Dear Miss Ross,
I am your greatest fan because unlike the others, I want nothing from you. The only thing that matters to me is your happiness. I have posters, playbills, and a closet jam packed with photographs covering every stage of your magnificent career. Your presence alone makes every one of your films a true cinema classic. I don't care what time they show on television. I will gladly stay awake until any hour in the morning. I bought a gorgeous new Lucite frame for one of your most famous pictures...the one of you singing while President Truman plays the piano. I despise those desperate, pathetic people who intrude upon your privacy. Your happiness and piece of mind must be protected. I know of all the famous men in your life, but I adore you as no other ever has or ever will. Thank you for the inspiration you have given me. You are the greatest star of all.

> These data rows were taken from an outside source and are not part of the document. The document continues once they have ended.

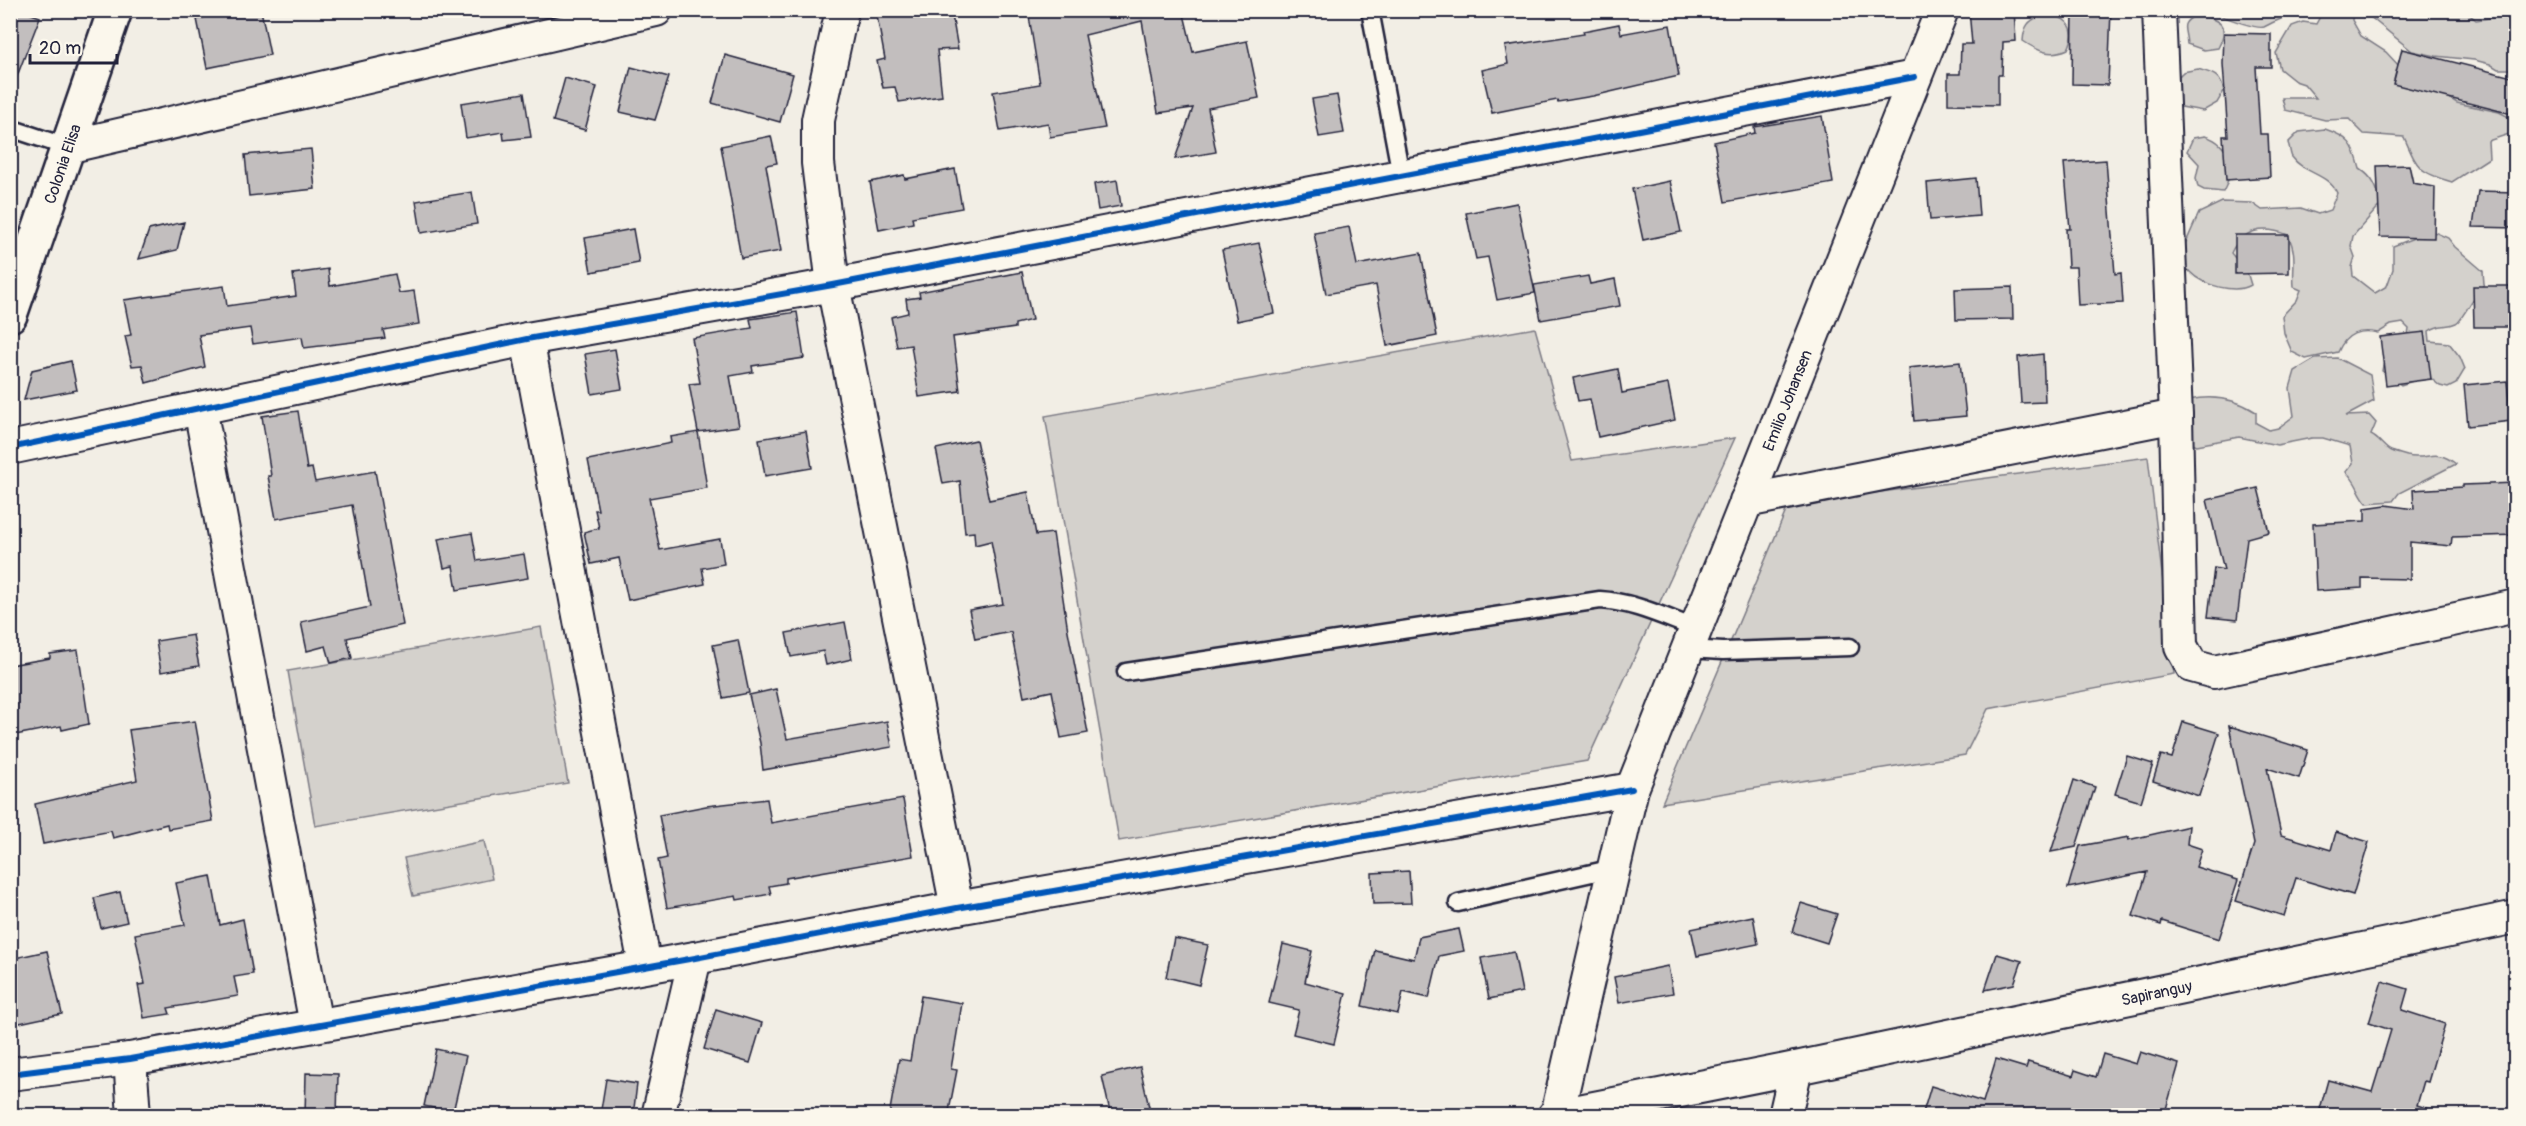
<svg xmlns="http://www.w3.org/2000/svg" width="2526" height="1126" font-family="Pangolin,sans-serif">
  <rect width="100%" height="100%" fill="#f2eee5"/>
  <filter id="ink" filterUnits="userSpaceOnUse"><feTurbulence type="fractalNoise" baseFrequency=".0167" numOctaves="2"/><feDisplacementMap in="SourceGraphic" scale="12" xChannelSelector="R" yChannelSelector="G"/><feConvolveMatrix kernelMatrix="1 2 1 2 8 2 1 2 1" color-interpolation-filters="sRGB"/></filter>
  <g filter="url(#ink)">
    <path fill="#d4d1cc" stroke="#7b7a84" stroke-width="1.5" d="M 2209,11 L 2282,11 L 2281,19 C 2275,21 2270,24 2264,27 C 2256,30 2219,15 2209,11 Z
      M 2323,11 L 2353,11 L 2352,20 L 2361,36 L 2386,52 L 2399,66 L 2457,103 L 2499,112 L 2513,119 L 2515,132 L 2488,141 L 2489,158 L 2452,182 C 2418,172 2418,169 2404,137 L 2364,134 L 2349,119 L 2325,120 L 2285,110 L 2282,98 L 2316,98 L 2304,84 L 2295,81 L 2280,69 L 2276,53 L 2292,26 L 2303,22 L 2316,24 Z
      M 2363,11 L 2465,11 L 2476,20 L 2510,15 L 2512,11 L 2515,11 L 2515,69 L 2498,69 L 2490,64 L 2474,60 L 2436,56 L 2412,51 Z
      M 2197,14 C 2219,20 2231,24 2218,48 L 2204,50 L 2187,44 C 2186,27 2178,25 2197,14 Z
      M 2042,15 C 2066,14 2079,27 2068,49 C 2050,57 2038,51 2023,41 C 2024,26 2028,21 2042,15 Z
      M 2198,69 C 2213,74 2220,74 2224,91 L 2217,103 L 2203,111 L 2176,106 L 2174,81 L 2183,72 Z
      M 2325,129 C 2349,137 2354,144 2360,169 C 2374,178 2377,188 2381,204 L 2353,236 L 2351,246 L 2355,257 L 2352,267 L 2353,276 L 2375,293 L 2387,286 L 2393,269 L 2393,246 L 2432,231 L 2448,238 L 2455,247 L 2483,271 L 2484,284 C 2475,293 2462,321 2456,323 C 2446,328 2440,323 2429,331 L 2430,341 L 2449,343 L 2460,357 L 2465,369 L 2456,384 L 2448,388 L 2440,386 L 2428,376 L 2401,385 L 2382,371 L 2383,365 L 2407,342 L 2409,329 L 2403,323 L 2391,325 L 2378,333 C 2359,329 2346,333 2338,352 L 2306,359 L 2292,352 L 2284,333 L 2282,316 L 2297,300 L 2301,290 L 2294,287 C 2292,265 2298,256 2288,235 C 2265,226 2242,228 2231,253 L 2248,275 L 2251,285 C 2236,294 2203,286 2190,272 C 2186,268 2183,261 2180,256 L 2199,213 L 2222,202 L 2252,203 L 2262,210 L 2301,208 L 2318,214 L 2330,210 L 2337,193 C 2329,174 2304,174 2292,157 C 2290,154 2290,147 2288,143 L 2299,132 Z
      M 2205,136 C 2231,144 2235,170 2223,192 L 2204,190 L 2198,187 L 2196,178 L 2199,164 L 2187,151 L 2193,138 Z
      M 1535,328 L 1572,461 L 1735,438 L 1587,761 L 1119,841 L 1045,416 Z
      M 2337,358 L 2370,375 L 2374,401 L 2346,416 L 2369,415 L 2376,423 L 2371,435 C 2379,439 2382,445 2389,450 C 2394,453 2402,454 2407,456 C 2428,461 2435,447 2456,464 L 2399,493 L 2393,501 L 2367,503 C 2358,493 2357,481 2346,472 L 2353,463 L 2350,446 L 2323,438 L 2312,438 L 2277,445 L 2239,437 L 2197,445 L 2182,439 L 2189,400 C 2213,395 2236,399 2256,412 L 2256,423 L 2269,430 L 2278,428 L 2294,416 L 2290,388 L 2295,371 L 2315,359 Z
      M 2148,457 L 2174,674 L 1988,709 L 1965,755 L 1662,803 L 1789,504 Z
      M 541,627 L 568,783 L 315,826 L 288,671 Z
      M 484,841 L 492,879 L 413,896 L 404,858 Z"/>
    <path fill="#c2bebe" stroke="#22223b" stroke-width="1.5" d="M 10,10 L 20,10 L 40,17 L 12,89 Z
      M 240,10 L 261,10 L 270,55 L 207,68 L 197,19 Z
      M 903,10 L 943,10 L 944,15 L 952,15 L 958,49 L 937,50 L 942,96 L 899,102 L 895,87 L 883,88 L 877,61 L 885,59 L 877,16 Z
      M 1028,10 L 1183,10 L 1193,52 L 1247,41 L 1259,98 L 1208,108 L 1216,152 L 1175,159 L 1193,108 L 1158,113 L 1142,21 L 1085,35 L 1105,128 L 1050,137 L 1048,123 L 1000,131 L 993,92 L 1040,84 Z
      M 1969,10 L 2014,10 L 2016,41 L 2003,42 L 2002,75 L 1998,75 L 1998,105 L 1948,104 L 1948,74 L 1960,74 L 1961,44 L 1972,44 Z
      M 2073,10 L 2111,10 L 2108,85 L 2072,84 Z
      M 1619,24 L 1621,34 L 1670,25 L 1679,76 L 1593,96 L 1558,102 L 1557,100 L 1492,113 L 1482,70 L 1508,64 L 1505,46 L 1584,34 L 1583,31 Z
      M 2224,33 L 2271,34 L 2271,67 L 2256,67 L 2260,134 L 2268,134 L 2270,177 L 2226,180 L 2223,136 L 2228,136 L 2223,64 Z
      M 2402,49 L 2516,78 L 2516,115 L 2393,84 Z
      M 725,55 L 793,74 L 780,122 L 712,103 Z
      M 631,67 L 669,77 L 655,120 L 620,112 Z
      M 565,78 L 597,87 L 585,130 L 553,121 Z
      M 524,93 L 531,137 L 504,140 L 503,132 L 466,138 L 461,103 Z
      M 1337,95 L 1344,133 L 1319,137 L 1312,99 Z
      M 1822,116 L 1833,183 L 1725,202 L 1714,142 L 1755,133 L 1754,127 Z
      M 771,136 L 777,163 L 766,165 L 781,251 L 741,258 L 721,146 Z
      M 311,149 L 315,189 L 249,196 L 245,155 Z
      M 2106,160 L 2115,274 L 2121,273 L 2123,303 L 2078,305 L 2076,267 L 2068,267 L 2066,229 L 2070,229 L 2064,163 Z
      M 2409,165 L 2413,183 L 2435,187 L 2434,238 L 2380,237 L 2377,166 Z
      M 955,169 L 962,208 L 912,217 L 913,223 L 879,230 L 870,182 L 904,175 L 905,179 Z
      M 1976,178 L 1979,216 L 1930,220 L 1927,183 Z
      M 1117,180 L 1121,206 L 1098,210 L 1094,184 Z
      M 1670,181 L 1681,232 L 1643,240 L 1632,189 Z
      M 2478,191 L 2516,192 L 2516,228 L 2473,227 Z
      M 472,192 L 477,224 L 421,233 L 416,201 Z
      M 1517,203 L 1535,293 L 1497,300 L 1488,257 L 1476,259 L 1466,213 Z
      M 184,222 L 177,250 L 139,259 L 149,230 Z
      M 1349,227 L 1357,265 L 1421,253 L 1437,336 L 1387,346 L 1376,285 L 1326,294 L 1314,233 Z
      M 633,229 L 639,263 L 591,272 L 585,238 Z
      M 2235,235 L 2289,235 L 2289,273 L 2235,274 Z
      M 1259,243 L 1274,313 L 1237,321 L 1222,250 Z
      M 328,269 L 330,286 L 395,274 L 399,293 L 414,291 L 419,324 L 383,330 L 385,338 L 304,348 L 302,337 L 253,344 L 250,328 L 199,335 L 205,367 L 146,383 L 142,365 L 132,366 L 125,336 L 131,335 L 124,300 L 224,286 L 227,306 L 296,296 L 293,274 Z
      M 1022,272 L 1032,320 L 1015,324 L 1015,328 L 953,337 L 960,391 L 919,397 L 911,345 L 897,347 L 891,317 L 908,313 L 906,299 L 920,297 L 919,292 Z
      M 1588,276 L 1590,284 L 1615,279 L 1620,306 L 1541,320 L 1534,285 Z
      M 2473,286 L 2516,286 L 2516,327 L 2474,327 Z
      M 2012,287 L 2013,319 L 1956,320 L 1955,289 Z
      M 797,312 L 804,358 L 752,366 L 753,372 L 730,376 L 739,426 L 698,432 L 689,384 L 700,383 L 692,338 L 752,328 L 750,319 Z
      M 2425,332 L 2431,379 L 2386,385 L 2380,337 Z
      M 615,349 L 622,389 L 592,394 L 585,354 Z
      M 2043,354 L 2045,402 L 2021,403 L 2018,357 Z
      M 71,361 L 77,390 L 24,400 L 32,370 Z
      M 1960,362 L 1966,416 L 1914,421 L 1909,368 Z
      M 1618,369 L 1622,393 L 1668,384 L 1675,420 L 1598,437 L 1590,399 L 1578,401 L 1573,378 Z
      M 2507,381 L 2511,421 L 2468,426 L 2464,385 Z
      M 298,411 L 307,469 L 312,468 L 315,482 L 375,471 L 403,625 L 347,638 L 352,658 L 331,663 L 326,646 L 307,651 L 301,622 L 370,607 L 352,505 L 276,519 L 268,476 L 271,476 L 262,416 Z
      M 806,431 L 812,468 L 765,476 L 759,439 Z
      M 698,432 L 707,488 L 649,498 L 660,550 L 720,539 L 724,564 L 702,568 L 705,584 L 628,600 L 619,558 L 591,564 L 584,532 L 599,528 L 595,510 L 598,510 L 588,460 L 671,443 L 670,437 Z
      M 976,440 L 989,500 L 1028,492 L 1036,535 L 1053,533 L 1068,631 L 1088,733 L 1061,738 L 1052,691 L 1024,697 L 1011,632 L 975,639 L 969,610 L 1003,604 L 991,541 L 975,545 L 974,532 L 965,533 L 960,481 L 943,484 L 936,449 Z
      M 2516,483 L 2516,535 L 2452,537 L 2451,546 L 2410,542 L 2410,579 L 2362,578 L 2362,588 L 2316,591 L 2313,524 L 2365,521 L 2365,508 L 2386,505 L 2414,509 L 2413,490 L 2463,487 L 2463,485 Z
      M 2258,488 L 2269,532 L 2247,538 L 2237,620 L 2208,617 L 2214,568 L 2224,570 L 2207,500 Z
      M 472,533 L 477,561 L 524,554 L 528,578 L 457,590 L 453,566 L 444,568 L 438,539 Z
      M 845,622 L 852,659 L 826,665 L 823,651 L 791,657 L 786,633 Z
      M 193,635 L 199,666 L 161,672 L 156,641 Z
      M 738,640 L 749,693 L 723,698 L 713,645 Z
      M 78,650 L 89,724 L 62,730 L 61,726 L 10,736 L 10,665 L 50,658 L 50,654 Z
      M 776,689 L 787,739 L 887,721 L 892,747 L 763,770 L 760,743 L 749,695 Z
      M 195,721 L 213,821 L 168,829 L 167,824 L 113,838 L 111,831 L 43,844 L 35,804 L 137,780 L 129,730 Z
      M 2183,722 L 2219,733 L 2199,796 L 2153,781 L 2161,755 L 2172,758 Z
      M 2229,726 L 2308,750 L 2299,778 L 2267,768 L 2281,835 L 2331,850 L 2336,832 L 2369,842 L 2353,895 L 2296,878 L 2284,916 L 2236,901 L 2254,844 Z
      M 2127,756 L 2153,764 L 2141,802 L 2115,794 Z
      M 2074,780 L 2095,787 L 2076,847 L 2051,852 Z
      M 767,799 L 771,823 L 903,799 L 913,856 L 786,878 L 786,883 L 769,886 L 771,894 L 737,900 L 736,896 L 667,908 L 658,860 L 667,858 L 659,815 L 706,806 Z
      M 2189,826 L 2187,844 L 2202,849 L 2196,867 L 2238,880 L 2219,939 L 2162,921 L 2161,925 L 2133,916 L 2147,872 L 2068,888 L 2080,846 L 2129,837 L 2128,840 Z
      M 1409,871 L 1411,903 L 1373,904 L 1372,873 Z
      M 211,876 L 220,925 L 243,919 L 253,974 L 234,977 L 238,996 L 168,1008 L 170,1014 L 144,1018 L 138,985 L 145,984 L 135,934 L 185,925 L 176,883 Z
      M 120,892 L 127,922 L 101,928 L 94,898 Z
      M 1801,903 L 1837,914 L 1827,943 L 1792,932 Z
      M 1753,916 L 1758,944 L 1697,956 L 1691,929 Z
      M 1459,929 L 1464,951 L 1439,956 L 1429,998 L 1403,992 L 1398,1014 L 1362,1006 L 1375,950 L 1414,959 L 1419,937 Z
      M 1174,938 L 1208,945 L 1199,985 L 1166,977 Z
      M 1283,944 L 1312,951 L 1305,982 L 1346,993 L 1334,1044 L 1293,1034 L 1299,1010 L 1269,1003 Z
      M 47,951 L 62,1014 L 10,1025 L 10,959 Z
      M 1514,952 L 1522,992 L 1489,999 L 1481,958 Z
      M 1997,954 L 2022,961 L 2014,984 L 1985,990 Z
      M 1668,966 L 1673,993 L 1619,1003 L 1614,977 Z
      M 2382,981 L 2408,989 L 2402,1010 L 2445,1024 L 2428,1082 L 2424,1081 L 2417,1105 L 2430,1109 L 2429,1116 L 2342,1116 L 2320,1109 L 2328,1080 L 2372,1092 L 2391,1030 L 2369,1023 Z
      M 921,996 L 962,1003 L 951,1069 L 957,1070 L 949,1111 L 923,1116 L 889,1116 L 899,1059 L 910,1061 Z
      M 716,1009 L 762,1023 L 750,1063 L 704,1049 Z
      M 436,1049 L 466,1056 L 453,1112 L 424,1106 Z
      M 2140,1052 L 2179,1064 L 2164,1116 L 1922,1116 L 1931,1086 L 1983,1102 L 1996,1059 L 2026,1068 L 2028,1062 L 2073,1076 L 2075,1070 L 2096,1077 L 2103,1054 L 2136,1064 Z
      M 1140,1067 L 1151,1116 L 1111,1116 L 1102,1076 Z
      M 306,1073 L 338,1074 L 337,1116 L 305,1116 Z
      M 606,1079 L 637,1084 L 633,1116 L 600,1116 Z"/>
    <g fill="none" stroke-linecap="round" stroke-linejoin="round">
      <defs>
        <path id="lane" d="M 1370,10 L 1401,175
          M 10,128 L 67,147
          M 1687,649 L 1723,651 L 1850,647
          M 1126,672 L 1600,600 C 1634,602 1664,617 1695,628
          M 1458,903 L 1614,868"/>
        <g id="street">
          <path d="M 842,10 L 818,120 L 818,163 L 833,285 L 957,908"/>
          <path d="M 2159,10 L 2176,416 L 2181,646 L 2192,666 L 2214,672 L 2516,606"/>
          <path d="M 67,147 L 656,10"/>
          <path d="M 527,339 L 645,966"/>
          <path d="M 200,408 L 316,1025"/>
          <path d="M 10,448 L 527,339 L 833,285 L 1915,77"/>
          <path d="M 1746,501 L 2176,416"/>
          <path d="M 130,1059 L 134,1116"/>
          <path d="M 10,1074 L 130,1059 L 695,958 L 957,908 L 1632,789"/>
          <path id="s1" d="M 1557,1115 L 1632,789 L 1942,10"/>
          <path d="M 658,1116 L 695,958"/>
          <path id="s2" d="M 1554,1116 L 1796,1068 L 2516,917"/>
          <path d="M 1785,1116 L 1796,1068"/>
        </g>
        <g id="secondary">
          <path id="s3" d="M 10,315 L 115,10"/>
        </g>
      </defs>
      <use href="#lane" stroke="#22223b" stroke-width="21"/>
      <use href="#street" stroke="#22223b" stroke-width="36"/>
      <use href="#secondary" stroke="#22223b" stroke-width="38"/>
      <use href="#lane" stroke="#fbf7ec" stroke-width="16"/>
      <use href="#street" stroke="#fbf7ec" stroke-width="32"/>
      <use href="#secondary" stroke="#fbf7ec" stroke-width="33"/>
      <defs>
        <path id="cycleway" d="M 10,448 L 527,339 L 833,285 L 1915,77
          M 10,1074 L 130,1059 L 695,958 L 957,908 L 1632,789"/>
      </defs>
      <use href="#cycleway" stroke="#fbf7ec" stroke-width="10"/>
      <use href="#cycleway" stroke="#0057b8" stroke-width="6"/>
    </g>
  </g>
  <g text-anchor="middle" stroke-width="4.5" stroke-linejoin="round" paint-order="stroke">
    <g font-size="16" fill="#22223b" stroke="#fbf7ec">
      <text dy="6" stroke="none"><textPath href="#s3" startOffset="160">Colonia Elisa</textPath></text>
      <text dy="6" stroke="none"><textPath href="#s1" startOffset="753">Emilio Johansen</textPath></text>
      <text dy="6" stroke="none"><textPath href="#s2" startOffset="615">Sapiranguy</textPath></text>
    </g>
  </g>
  <rect width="2526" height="1126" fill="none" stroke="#fbf7ec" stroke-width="36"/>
  <rect x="18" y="18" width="2490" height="1090" fill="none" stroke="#22223b" stroke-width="2" filter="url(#ink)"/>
  <path d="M30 54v9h87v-9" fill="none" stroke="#22223b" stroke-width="3"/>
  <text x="39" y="54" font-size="18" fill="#22223b" stroke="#fbf7ec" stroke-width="4.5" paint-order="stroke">20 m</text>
</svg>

Could you send me your most recent photograph as soon as possible?"
When asked, I always claim I’ve been a writer since age 8, for it was around that time I recall penning my earliest works of fiction (and by “works of fiction,” I mean hastily scrawled recreations of whatever my favorite horror movie or episode of HBO’s Tales from the Crypt happened to be at the time). I was, however, putting pen to paper purely for the joy it brought some time before that.
Prior to crafting stories, I’d write letters to pen pals, cousins out of state, and yes, celebrities I admired, one of whom happened to star on the sickeningly wholesome lip sync fest known as Kids Incorporated, a music-oriented television series made popular in the mid-‘80s. Please don’t ask which cast member, admitting I’d written was humiliating enough.
And no, it wasn’t Fergie. Or Martika.
In the years that followed, I continued this hobby, ever hopeful that one of these idols would take the time out of their busy schedules to draft a personalized response. On occasion, I’d receive an autographed headshot (pictures of these can be found in the memorabilia section) or an automatic subscription to newsletters and/or free fan clubs. Most of the time, though, I’d receive nothing at all.
I’d wait for the postman’s arrival day after day, hoping he’d come bearing a letter-sized envelope personally addressed to me. Much to my disappointment and dismay, he’d come bearing bills, circulars, and mail-order catalogues more than anything else.
Not every experience was a negative one, however. To the best of my recollection, I received the personalized response I so desired on two seperate occasions. The first was a typed letter from an author of mystery/suspense paperbacks no one’s heard of and, not long after that was a handwritten card from none other than Joe Bob Briggs. The rest couldn’t be bothered. Luckily, my coping skills were a little stronger than Douglas Breen’s.
The Fan, based on the novel by Bob Randall, was a very controversial film for 1981. These days, you can easily find a handful of movies or television shows centered around the same theme. Much like 1960’s Peeping Tom or 1965’s The Collector, The Fan explored subject matters audiences wouldn’t be desensitized by for many years, making it a unique premise for this particular era in cinema.
Though there are definite pacing issues and the musical numbers are downright painful (if Lauren Bacall was ever a decent singer, she sure as hell wasn’t at this point in her career), The Fan is a compelling thriller with moments of nail-biting suspense driven by a stabbing violin score by Pino Dinaggio, mostly known for lending his talents to the films of Brian DePalma. In many jnstances, it tweaks character and plot development originally printed on the pages of Bob Randall’s novel, something I found rather frustrating, but nevertheless, it remains a worthwhile contribution to the genre.